H Hour Curfew Time May 6, 1938, “Una giornata particolare”

The post-neorealist cinema of Ettore Scola.

It’s May 6, 1938. We’re in Rome on the silent roofs in via Regina Margherita. The rooftop of the Policlinico Odontoiatrico George Eastman is one of two locations where Ettore Scola sets his 1977 masterpiece “Una giornata particolare”. The other one is situated within a short distance, just a few kilometers south, in via XXI Aprile: the Palazzo Federici. This apartment complex, built in 1931 by Mario De Renzi, follows the rationalist architectural style, common in Rome during the interwar period. It consists of an array of 10 to 12 storey high entities around a central courtyard. From an aerial perspective the outline of this complex resembles a fortress, a citadel, embedded in the quartiere Nomentano. True to the classicist influences in rationalist architecture, the overall shape simulates the harmony of proportions as seen in nature, in this case the lineaments of a butterfly. Some of the inhabitants coined the surname “Fanisterio” for their home. The building became one of the biggest apartment buildings built by the regime for its new generation of Italy’s futuristic kin.

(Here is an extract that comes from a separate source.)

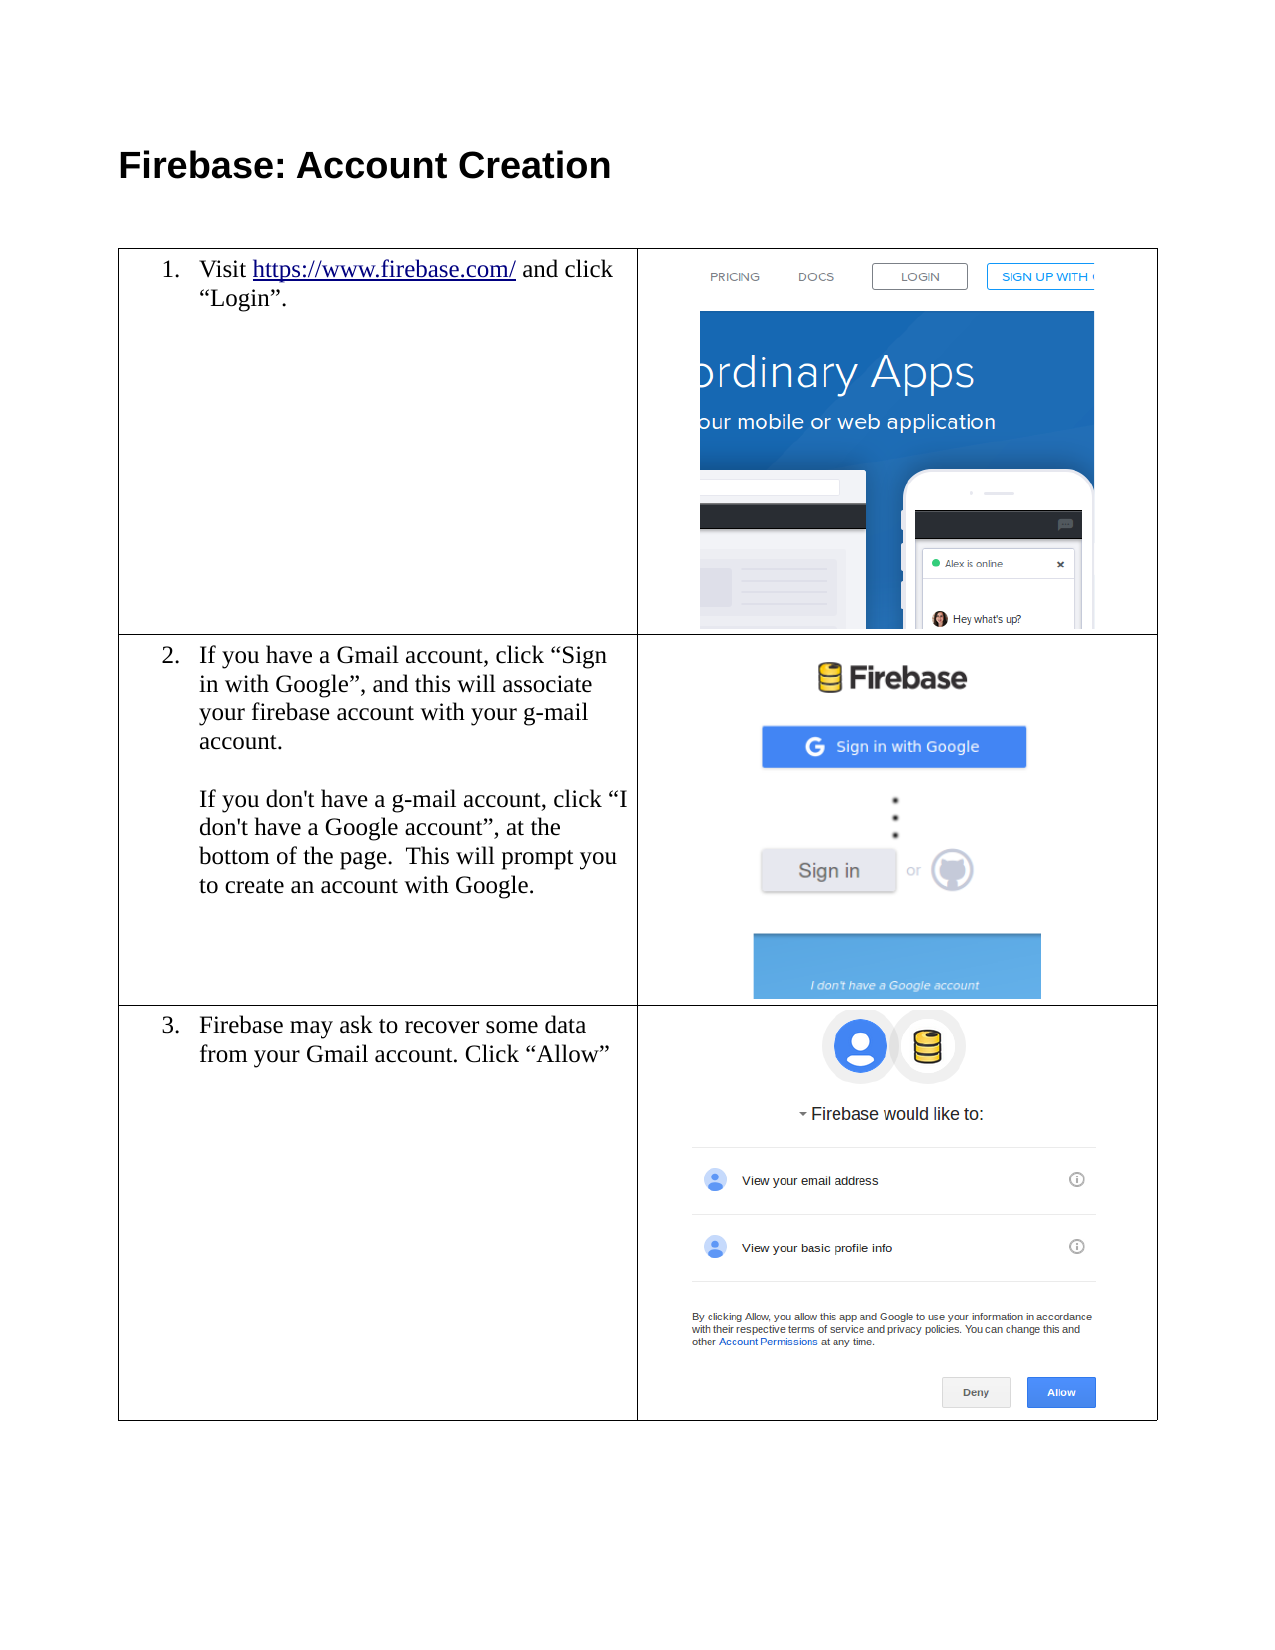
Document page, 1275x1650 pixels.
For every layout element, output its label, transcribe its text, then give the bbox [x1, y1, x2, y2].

With an unusual long take in the opening sequence, one of the most elaborate in Italian cinema, Ettore Scola guides our view through some of the details of this building. We’re able to take a glimpse at the cortile with its empty bassin, while the camera crawls along the windowshield of the illuminated staircase up to an open window into a kitchen enterieur, where Sophia Loren pours the fresh brew from the moka.

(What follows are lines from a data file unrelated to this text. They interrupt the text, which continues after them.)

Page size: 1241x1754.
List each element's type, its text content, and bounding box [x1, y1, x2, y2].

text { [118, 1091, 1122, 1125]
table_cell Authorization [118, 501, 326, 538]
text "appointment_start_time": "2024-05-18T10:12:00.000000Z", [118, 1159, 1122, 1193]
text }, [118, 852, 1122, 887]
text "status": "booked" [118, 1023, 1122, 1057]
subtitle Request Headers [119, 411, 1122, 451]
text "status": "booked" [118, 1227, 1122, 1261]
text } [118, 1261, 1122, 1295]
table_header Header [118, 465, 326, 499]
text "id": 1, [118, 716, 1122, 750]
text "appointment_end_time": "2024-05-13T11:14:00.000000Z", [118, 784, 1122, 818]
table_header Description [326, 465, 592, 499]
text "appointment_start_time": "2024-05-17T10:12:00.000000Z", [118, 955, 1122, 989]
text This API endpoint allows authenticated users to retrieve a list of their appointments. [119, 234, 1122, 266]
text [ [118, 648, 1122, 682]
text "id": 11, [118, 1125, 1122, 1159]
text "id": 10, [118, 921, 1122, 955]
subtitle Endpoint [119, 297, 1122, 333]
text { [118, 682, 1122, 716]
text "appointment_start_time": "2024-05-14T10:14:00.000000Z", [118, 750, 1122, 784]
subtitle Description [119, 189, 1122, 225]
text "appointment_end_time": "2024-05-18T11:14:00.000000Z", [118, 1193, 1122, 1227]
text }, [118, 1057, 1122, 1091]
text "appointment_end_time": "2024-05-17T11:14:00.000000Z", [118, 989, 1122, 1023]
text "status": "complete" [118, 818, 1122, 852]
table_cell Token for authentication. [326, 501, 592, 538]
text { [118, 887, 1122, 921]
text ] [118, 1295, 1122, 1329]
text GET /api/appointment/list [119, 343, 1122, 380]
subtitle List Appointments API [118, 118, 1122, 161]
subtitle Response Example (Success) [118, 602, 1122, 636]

In this particular sunny morning the German Scholar is set to arrive with his Brown Shirted entourage at the train station in Rome to pay his respect to his Black Shirted Master and his devotees. But this historical scene and the two miserable Supremacits are reduced to an omnipresent noise in the background. The inhabitants, the adults dressed mostly in the black fascist uniforms, the young in their Balilla outfit, leave swarm like their kitchen and their floors out through the gates onto Viale XXI Aprile to follow the parade. All the while only the caretaker of the building, a bachelor mother and her neighbor (neither soldier, nor husband, nor father) are left in the empty building. Through the public service speakers Antonietta (Sophia Loren) and Gabriele (Marcello Mastroianni) become immersed in the historical reality by the voices of the narrating live broadcaster. We witness an act of secret “inner resistance” from two very different individuals: Antonietta, the naïve Donna Madre, whose fate in fascist Italy was that of meeting her feminine responsibilities as mother and domestic caretaker, and Gabriele, a dismissed EIAR radio broadcaster awaiting to be deported and confined to Sardinia, guilty of an alleged anti-fascist stance because of his homosexuality.

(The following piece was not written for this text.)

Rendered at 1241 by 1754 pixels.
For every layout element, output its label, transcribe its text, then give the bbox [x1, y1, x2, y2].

By choosing Mastroianni and Loren Ettore Scola managed to redefine the traditional gender stereotypes in the Italian cinema. Both actors were known for their performances representing the male and female prototypes of the Italian couple. Sophia Loren had to disguise her exuberant femininity in a housewife’s robe for her role as Antonietta. On the other hand Mastroianni’s elusive traits of softness helped to accept a new interpretation of homosexuality, distancing his character from the historic association with the effeminate ironic role of previous movies. 

In Ettore Scola’s works the situation of minorities and outcasts form a recurring theme. Forced to hide on the edges of Italian society their destiny is often described in the realist literature of contemporary writers like Giovanni Verga. Although in the same lineage and devoted to the traditions of Vittorio DeSica, Ettore Scola’s use of muted sepia tones softens neorealist “crudeness” and at the same time he maintains intact the aesthetics of DeSica, Fellini and Monicelli. His cinema is definitely a revivalists view on the neorealist aesthetics heritage.